In an age of answers, questions are our greatest treasure.

MacCready was a genius, not because he was particularly bright, which he was, but because he obsessed about the question. What is the real question that you are trying to solve? MacCready would spend months working on the question. In 1977 something happened, only dreamed for an age, humans powered their own wings. The Gossamer Condor powered by Bryan Allen’s legs flew a figure 8 over the desert in a mile long sustained controlled flight. Human powered flight was achieved, a bicycle for the sky. Leonardo da Vinci’s dream of flight, realized 500 years later. The materials helped, aluminum tubes, mylar and sticky tape, but the question was more important. MacCready had succeeded where everyone had failed. The secret sauce was sticky tape.

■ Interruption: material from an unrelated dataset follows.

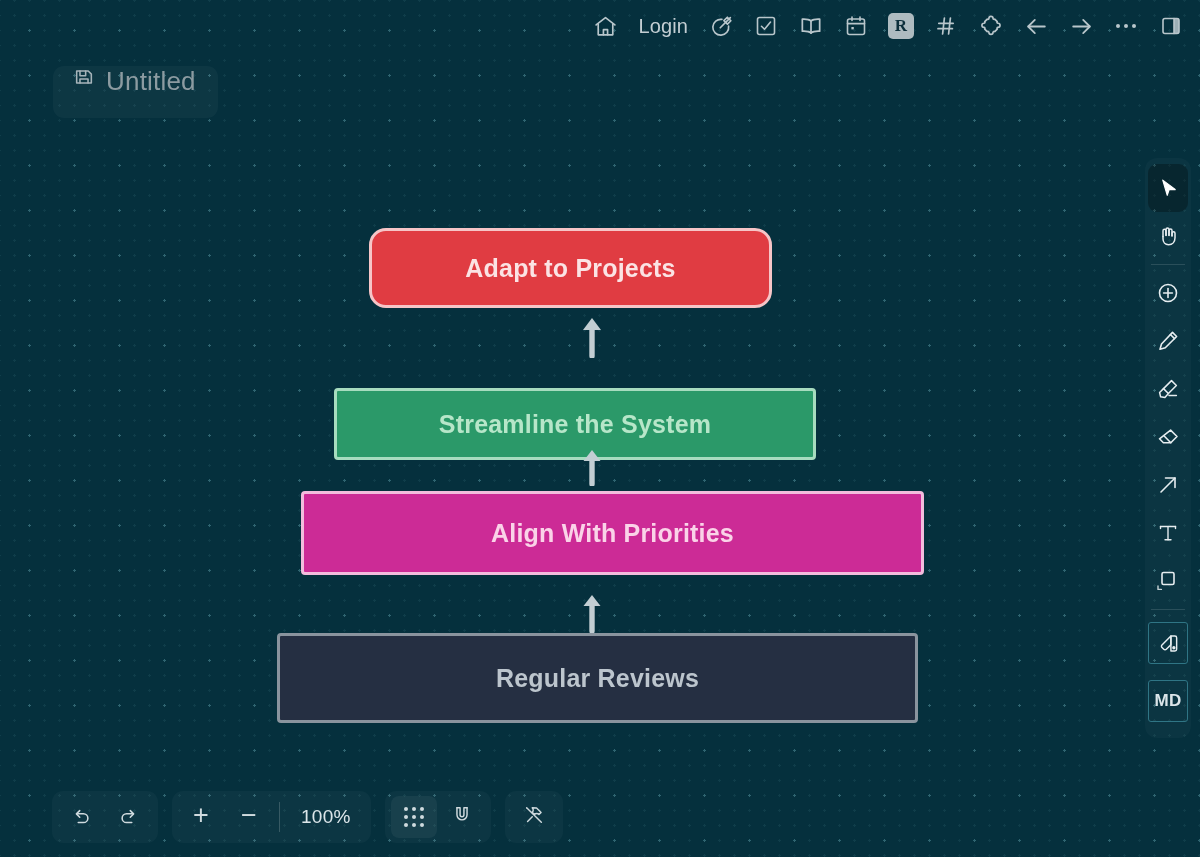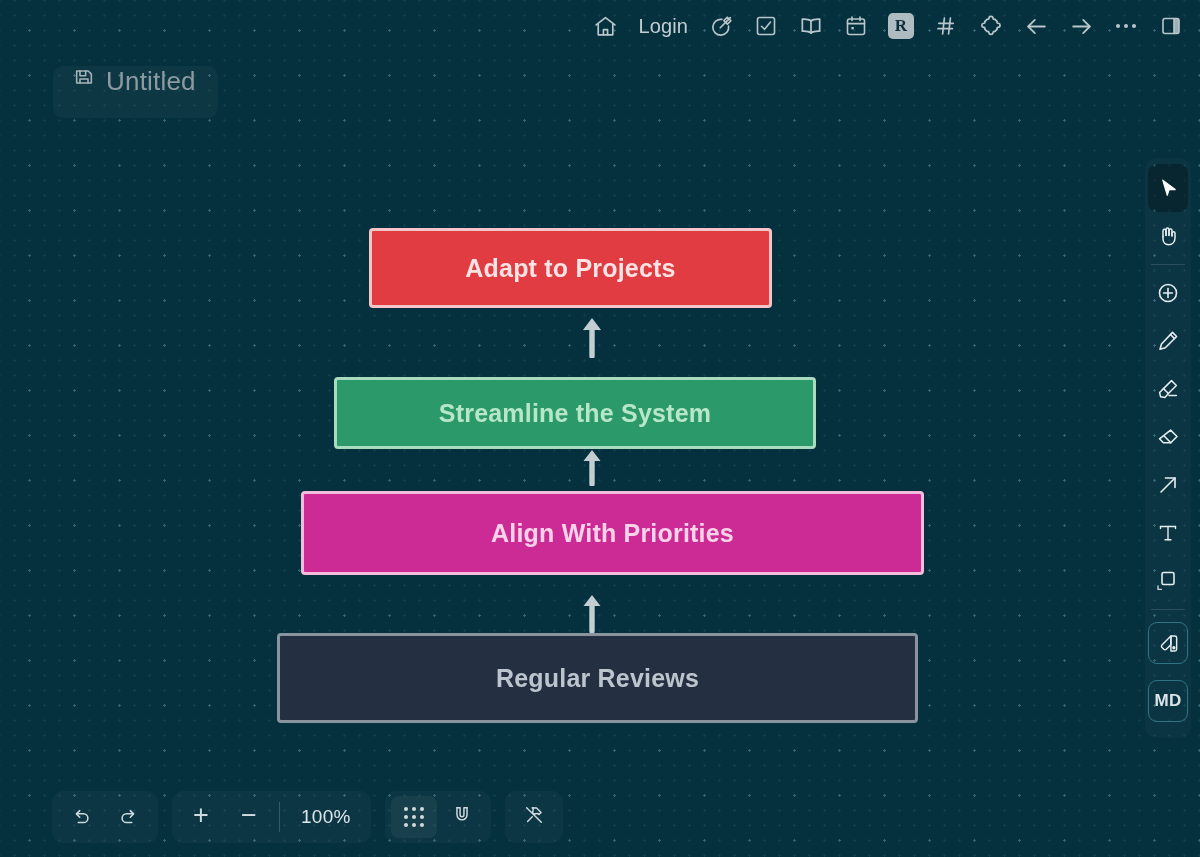"Adapt to Projects" div.node { border-radius: none -> 17px }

Where everybody spent 6 months building perfect prototypes, wind tunnel tested only to fail upon takeoff, MacCready realized that the challenge was not to crash a prototype every 6 months. The challenge was to crash a prototype 6 times a day. The question was not how to build the perfect flying machine, the question was how to accelerate the testing process of imperfect flying machines. Success would come from the small nuanced design changes learnt from real world testing. The real question was how do we accelerate learning through testing. To do that, simple materials, allowing minute by minute design changes, were needed. “Less tube, more tape.”

Once you have the question the answer follows beautifully.

In months MacCready succeeded where everybody had failed. A few years later the Gossamer Albatros flew across the English Channel. We, however, do not live in the 1970s, we live in the age of AI. We can test complex designs millions of times a second, algorithms can suggest alternatives, and the future cradles the promise of a world where our very thoughts have been outsourced to machines. This viewpoint is very limited.

At Erasmus.io we do not believe in AI- we believe in Intelligence Augmented. Not AI but IA. What we need in the age of answers are better questions. What we have been building over the last 15 years is MacCready’s equivalent of a machine that supports us in finding better questions.

We need machines that help us find better questions, not just simple answers.